La réalisatrice Patty Jenkins (qui avait transformé Charlize Theron en serial killeuse dans Monster) plonge la princesse amazone dans la Première Guerre mondiale, après un prologue paradisiaque sur ses origines mythiques (façonnée dans la glaise par une Amazone, Zeus lui a ensuite donné la vie). Adulte, Diana sauve en mer un pilote américain échoué (Chris Pine) et part avec lui combattre le dieu de la guerre Arès – qui prend ici l’aspect du vrai général allemand Ludendorff (Danny Huston) épaulé par le Dr Poison (Elena Anaya), sur le point d’inventer le très meurtrier gaz moutarde. 

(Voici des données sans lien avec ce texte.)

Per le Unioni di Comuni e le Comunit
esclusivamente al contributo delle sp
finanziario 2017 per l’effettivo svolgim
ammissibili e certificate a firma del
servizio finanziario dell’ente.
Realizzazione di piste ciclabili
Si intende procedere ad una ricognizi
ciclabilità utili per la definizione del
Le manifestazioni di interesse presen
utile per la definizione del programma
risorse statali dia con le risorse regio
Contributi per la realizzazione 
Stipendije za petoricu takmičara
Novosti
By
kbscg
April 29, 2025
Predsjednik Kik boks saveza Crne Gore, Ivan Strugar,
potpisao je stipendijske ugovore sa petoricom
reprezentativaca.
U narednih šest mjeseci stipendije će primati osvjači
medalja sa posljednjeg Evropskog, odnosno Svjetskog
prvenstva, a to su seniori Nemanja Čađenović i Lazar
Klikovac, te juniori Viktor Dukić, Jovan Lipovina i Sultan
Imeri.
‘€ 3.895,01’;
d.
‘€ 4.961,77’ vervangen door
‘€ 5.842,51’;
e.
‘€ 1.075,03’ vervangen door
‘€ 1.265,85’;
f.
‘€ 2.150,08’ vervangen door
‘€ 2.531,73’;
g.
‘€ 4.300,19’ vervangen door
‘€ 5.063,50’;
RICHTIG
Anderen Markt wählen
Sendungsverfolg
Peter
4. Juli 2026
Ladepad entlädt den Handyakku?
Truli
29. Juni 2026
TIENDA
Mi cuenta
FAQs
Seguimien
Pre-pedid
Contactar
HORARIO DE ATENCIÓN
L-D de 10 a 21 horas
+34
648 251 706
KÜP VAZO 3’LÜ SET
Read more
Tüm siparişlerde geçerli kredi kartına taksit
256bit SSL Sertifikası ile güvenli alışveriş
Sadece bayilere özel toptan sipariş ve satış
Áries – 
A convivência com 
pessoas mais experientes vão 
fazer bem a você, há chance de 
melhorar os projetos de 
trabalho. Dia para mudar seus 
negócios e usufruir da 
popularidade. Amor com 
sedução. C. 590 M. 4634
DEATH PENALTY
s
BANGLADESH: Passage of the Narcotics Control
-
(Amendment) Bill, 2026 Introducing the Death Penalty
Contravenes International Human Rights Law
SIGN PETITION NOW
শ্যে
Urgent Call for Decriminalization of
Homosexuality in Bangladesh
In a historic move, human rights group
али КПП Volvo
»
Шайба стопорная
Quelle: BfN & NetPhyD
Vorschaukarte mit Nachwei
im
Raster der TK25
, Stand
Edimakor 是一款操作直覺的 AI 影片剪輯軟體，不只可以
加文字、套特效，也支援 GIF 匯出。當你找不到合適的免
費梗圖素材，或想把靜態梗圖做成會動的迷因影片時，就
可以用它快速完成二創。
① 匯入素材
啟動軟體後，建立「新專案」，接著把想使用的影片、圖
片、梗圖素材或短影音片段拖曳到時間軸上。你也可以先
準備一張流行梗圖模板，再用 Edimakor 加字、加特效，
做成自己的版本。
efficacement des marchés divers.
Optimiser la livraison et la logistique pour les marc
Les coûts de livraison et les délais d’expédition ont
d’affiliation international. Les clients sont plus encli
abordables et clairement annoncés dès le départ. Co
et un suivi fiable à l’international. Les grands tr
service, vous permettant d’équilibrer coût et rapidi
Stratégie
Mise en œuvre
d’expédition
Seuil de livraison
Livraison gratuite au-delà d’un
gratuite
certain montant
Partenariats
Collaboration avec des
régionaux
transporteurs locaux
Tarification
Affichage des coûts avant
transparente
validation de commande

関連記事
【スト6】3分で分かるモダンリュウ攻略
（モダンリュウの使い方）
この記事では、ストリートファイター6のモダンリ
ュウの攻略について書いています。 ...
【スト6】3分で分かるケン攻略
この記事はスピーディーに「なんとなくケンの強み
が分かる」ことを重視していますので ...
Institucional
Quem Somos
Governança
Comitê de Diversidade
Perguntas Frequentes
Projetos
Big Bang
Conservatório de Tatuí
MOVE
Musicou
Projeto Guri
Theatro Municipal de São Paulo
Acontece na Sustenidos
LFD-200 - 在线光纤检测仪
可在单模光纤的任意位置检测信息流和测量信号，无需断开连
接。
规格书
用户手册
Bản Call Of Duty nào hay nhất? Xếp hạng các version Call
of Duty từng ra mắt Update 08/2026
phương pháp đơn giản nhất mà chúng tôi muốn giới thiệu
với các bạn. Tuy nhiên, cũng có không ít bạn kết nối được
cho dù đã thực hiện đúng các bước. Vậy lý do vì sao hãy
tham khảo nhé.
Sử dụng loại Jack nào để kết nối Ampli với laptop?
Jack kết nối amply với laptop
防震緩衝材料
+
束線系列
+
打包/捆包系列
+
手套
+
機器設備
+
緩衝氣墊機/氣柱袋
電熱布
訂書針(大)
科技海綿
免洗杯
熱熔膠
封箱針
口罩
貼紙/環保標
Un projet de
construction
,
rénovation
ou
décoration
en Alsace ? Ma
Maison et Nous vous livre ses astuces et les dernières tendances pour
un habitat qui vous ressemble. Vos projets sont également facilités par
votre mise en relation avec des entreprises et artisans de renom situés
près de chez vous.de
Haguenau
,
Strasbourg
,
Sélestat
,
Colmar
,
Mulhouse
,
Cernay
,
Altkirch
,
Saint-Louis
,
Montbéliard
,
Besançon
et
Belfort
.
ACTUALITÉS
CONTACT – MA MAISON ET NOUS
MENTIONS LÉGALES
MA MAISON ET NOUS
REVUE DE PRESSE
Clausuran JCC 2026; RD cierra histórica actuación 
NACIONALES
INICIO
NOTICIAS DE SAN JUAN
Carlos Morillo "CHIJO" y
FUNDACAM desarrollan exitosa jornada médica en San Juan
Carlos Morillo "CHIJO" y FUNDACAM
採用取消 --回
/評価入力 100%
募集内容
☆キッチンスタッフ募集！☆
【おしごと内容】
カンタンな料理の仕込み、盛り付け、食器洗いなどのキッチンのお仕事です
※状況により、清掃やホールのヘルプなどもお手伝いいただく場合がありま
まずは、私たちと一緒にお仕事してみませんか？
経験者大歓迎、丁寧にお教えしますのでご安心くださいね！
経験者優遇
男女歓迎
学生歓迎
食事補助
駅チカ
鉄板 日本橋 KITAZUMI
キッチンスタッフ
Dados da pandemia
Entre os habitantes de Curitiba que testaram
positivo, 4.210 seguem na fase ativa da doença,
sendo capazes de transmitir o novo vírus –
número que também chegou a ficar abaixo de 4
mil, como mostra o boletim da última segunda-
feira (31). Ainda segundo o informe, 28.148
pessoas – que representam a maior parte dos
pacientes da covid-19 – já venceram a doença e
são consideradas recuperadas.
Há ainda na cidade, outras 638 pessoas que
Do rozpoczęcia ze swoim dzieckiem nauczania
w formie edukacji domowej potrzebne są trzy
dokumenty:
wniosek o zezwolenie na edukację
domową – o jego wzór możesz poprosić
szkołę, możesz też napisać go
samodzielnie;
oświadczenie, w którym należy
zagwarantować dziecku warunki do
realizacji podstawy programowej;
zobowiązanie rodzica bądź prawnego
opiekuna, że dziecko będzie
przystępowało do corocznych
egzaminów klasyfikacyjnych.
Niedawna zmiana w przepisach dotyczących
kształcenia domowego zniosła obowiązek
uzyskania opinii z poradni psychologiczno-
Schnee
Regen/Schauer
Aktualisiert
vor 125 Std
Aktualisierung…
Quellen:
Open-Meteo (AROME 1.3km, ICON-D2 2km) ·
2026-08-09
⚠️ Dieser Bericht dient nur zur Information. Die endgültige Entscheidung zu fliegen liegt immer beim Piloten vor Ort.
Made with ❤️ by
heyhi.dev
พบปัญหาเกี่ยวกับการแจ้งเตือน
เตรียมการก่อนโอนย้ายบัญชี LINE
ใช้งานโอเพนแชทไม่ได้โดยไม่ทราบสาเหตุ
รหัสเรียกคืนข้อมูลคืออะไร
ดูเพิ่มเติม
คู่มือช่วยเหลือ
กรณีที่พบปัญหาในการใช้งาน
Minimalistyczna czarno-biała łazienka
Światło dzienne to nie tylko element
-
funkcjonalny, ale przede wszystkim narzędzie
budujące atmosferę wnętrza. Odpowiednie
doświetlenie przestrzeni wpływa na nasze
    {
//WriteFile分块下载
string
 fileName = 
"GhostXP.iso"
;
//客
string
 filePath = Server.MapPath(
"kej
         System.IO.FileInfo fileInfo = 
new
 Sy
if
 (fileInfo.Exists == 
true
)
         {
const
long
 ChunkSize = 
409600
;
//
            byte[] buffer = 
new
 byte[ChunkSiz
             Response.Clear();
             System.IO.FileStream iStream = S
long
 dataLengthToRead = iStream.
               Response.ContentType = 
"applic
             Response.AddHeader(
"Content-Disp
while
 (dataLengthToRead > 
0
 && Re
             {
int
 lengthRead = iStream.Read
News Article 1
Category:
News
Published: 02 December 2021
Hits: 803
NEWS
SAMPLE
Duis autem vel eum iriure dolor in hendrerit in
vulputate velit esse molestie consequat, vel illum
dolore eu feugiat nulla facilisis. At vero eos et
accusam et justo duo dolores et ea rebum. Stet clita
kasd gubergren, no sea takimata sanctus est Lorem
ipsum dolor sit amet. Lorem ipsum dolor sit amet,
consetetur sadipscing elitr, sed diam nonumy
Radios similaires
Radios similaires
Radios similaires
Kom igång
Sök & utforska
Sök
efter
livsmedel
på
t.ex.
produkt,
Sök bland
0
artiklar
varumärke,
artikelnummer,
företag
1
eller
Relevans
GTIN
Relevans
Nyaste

Le film croise habilement l’histoire réelle avec l’univers fictif des comics, retraçant le parcours spontané de Diana investissant les assemblées interdites aux femmes à l’heure des suffragettes, rappelant en passant aux hommes que le plaisir féminin ne dépend pas d’eux, enfonçant magistralement le no man’s land avec son lasso magique et ses poignets pare-balles, nous gratifiant de pirouettes au ralenti jusqu’au repaire d’Arès. Wonder Woman semblait avoir tout à prouver depuis les gesticulations pin-up de Lynda Carter dans la série télé seventies. L’actrice Gal Gadot s’en acquitte avec une force naturellement ancrée. L’armure toujours près du corps (mais jamais filmée gratuitement), la super-héroïne s’apprête à enfoncer très tranquillement le box-office mondial. Un film post-féministe et étincelant qui se démarque de la série vintage.